- **EXCERPT TO READ**
····················

Improving learning outcomes by using clustering validity analysis to reduce label uncertainty
U, Man Chon
MetadataShow full item record
When people make critical decisions, they often consider the opinions of multiple experts from different domains rather than committing themselves to a single expert or relying on their own judgment. The same principle applies in machine learning for the construction of robust predictive models. However, the outcome of each expert/model might include a certain degree of uncertainty, which affects the robustness of the combined predictive model. In this dissertation, we present two effective machine learning frameworks (ROMP and VAMO) to tackle challenging problems in the domains of cancer prediction and malware clustering. Our frameworks successfully improve the learning outcomes from multiple sources by using cluster validity analysis to reduce label uncertainty. In ROMP, we introduce novel features for identifying cancer-causing mutations in the cancer kinome, and utilize various feature selection methods to evaluate our proposed features. We combine multiple classifiers for the prediction of rare oncogenic mutations, followed by using the Expectation Maximization (EM) clustering algorithm and our self-invented cluster validity metrics to improve the learning outcomes from the ensemble classifier as well as to identify suspicious mutations in the dataset. Our framework successfully discovered rare causative mutations that were later confirmed by lab experiments. Another framework -- VAMO, provides a fully automated assessment of the quality of malware clustering results. VAMO does not require a manual mapping between malware family labels output by different AV scanners. Furthermore, VAMO does not discard malware samples for which a majority voting-based consensus cannot be reached. Instead, VAMO explicitly deals with the inconsistencies typical of multiple AV labels to build a more representative reference set. Our evaluation, which includes extensive experiments in a controlled setting and a real-world application, show that VAMO performs better than majority voting-based approaches, and provides a way for malware analysts to automatically assess the quality of their malware clustering results.

····················

- **TASK REQUIREMENTS**
Which clustering algorithm does the ROMP framework use, according to the dissertation abstract?

····················

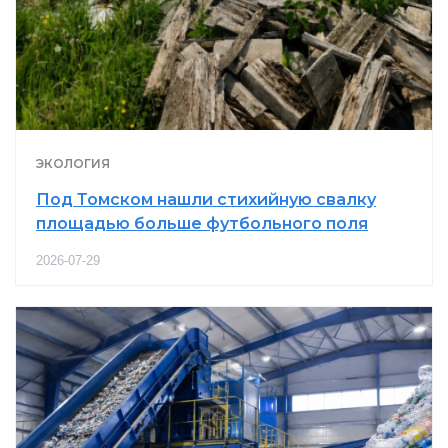
ЭКОЛОГИЯ
Под Томском нашли стихийную свалку
площадью больше футбольного поля
2026-07-29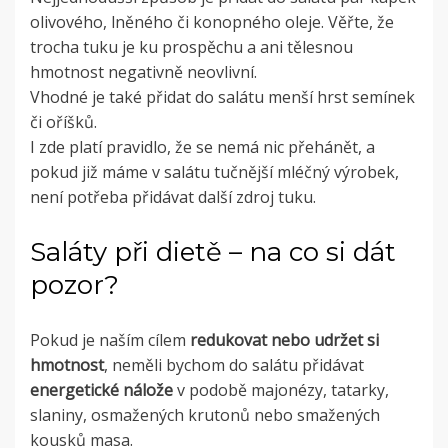
olivového, lněného či konopného oleje. Věřte, že
trocha tuku je ku prospěchu a ani tělesnou
hmotnost negativně neovlivní.
Vhodné je také přidat do salátu menší hrst semínek
či oříšků.
I zde platí pravidlo, že se nemá nic přehánět, a
pokud již máme v salátu tučnější mléčný výrobek,
není potřeba přidávat další zdroj tuku.
Saláty při dietě – na co si dát
pozor?
Pokud je naším cílem
redukovat nebo udržet si
hmotnost
, neměli bychom do salátu přidávat
energetické nálože
v podobě majonézy, tatarky,
slaniny, osmažených krutonů nebo smažených
kousků masa.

····················

- **EXPECTED ANSWER**
The Expectation Maximization (EM) clustering algorithm.